What is expected
Please reproduce the listing word for word from the line with "Page size: 2001x1125." to the line with "text_box [137, 333, 903, 1053]", including both of those lines.

[BEGIN Task material]

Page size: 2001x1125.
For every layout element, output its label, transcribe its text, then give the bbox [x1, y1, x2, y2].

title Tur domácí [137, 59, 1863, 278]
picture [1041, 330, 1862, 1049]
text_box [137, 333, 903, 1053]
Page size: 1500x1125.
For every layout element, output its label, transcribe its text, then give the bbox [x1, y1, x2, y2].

[END Task material]
[BEGIN Task material]

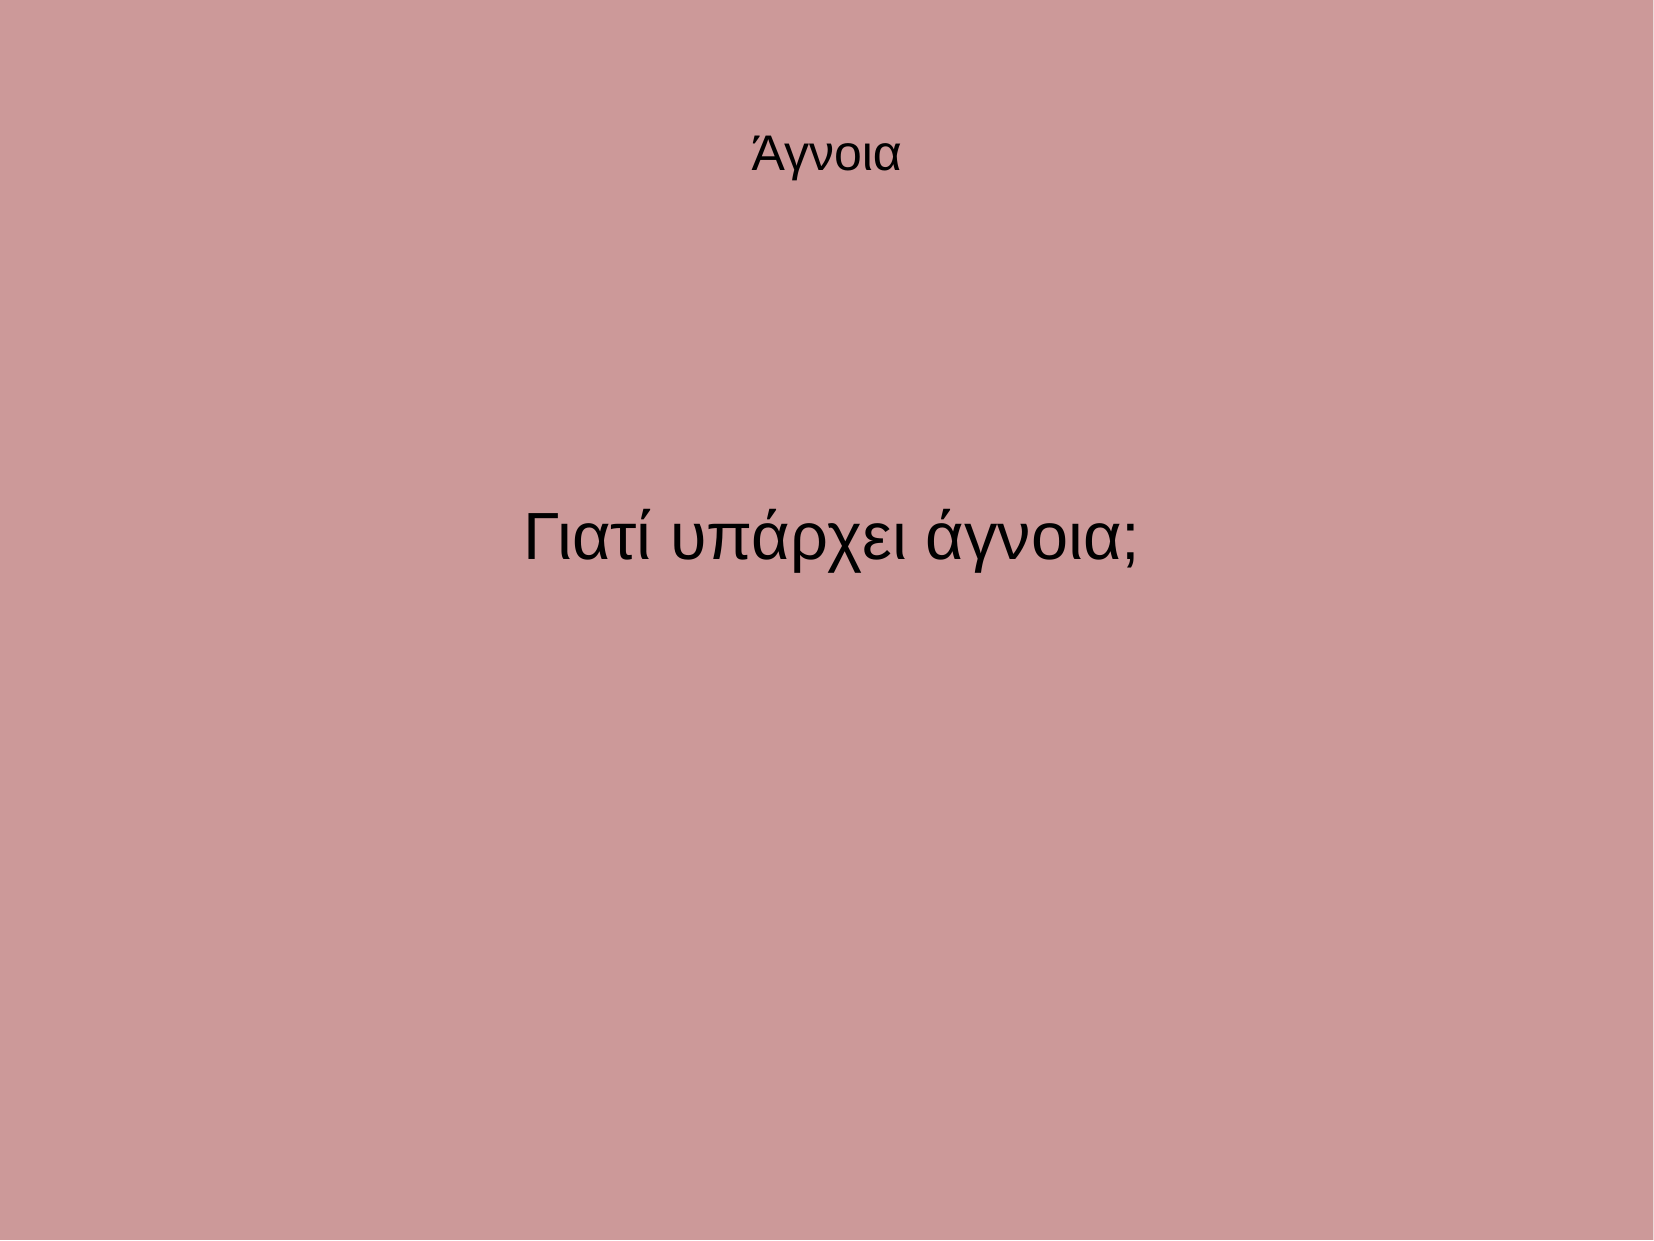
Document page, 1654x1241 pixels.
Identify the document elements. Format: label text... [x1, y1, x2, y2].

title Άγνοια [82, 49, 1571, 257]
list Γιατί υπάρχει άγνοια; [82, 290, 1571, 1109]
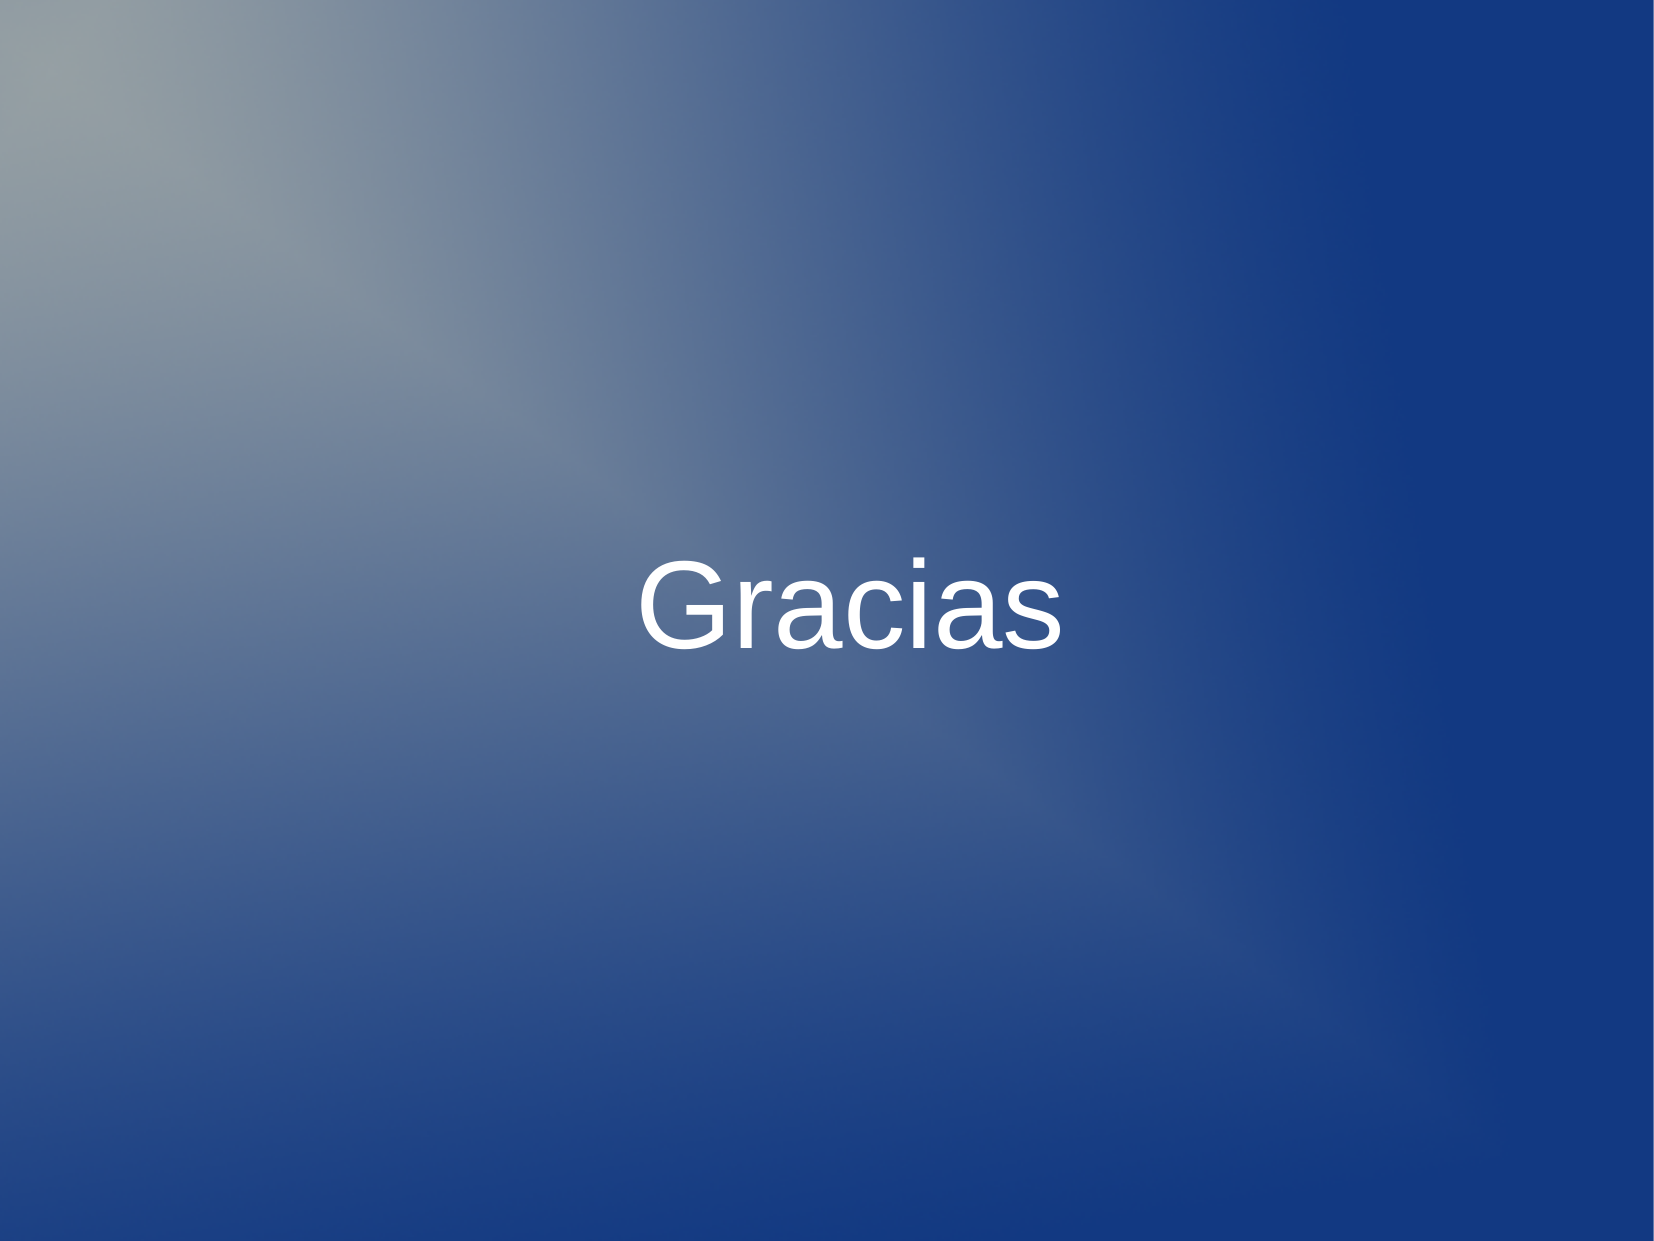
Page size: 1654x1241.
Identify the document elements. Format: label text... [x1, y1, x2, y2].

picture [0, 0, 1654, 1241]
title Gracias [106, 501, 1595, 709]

[END Task material]

Answer to this exercise
Page size: 2001x1125.
For every layout element, output its label, transcribe its text, then give the bbox [x1, y1, x2, y2].

title Tur domácí [137, 59, 1863, 278]
picture [1041, 330, 1862, 1049]
text_box [137, 333, 903, 1053]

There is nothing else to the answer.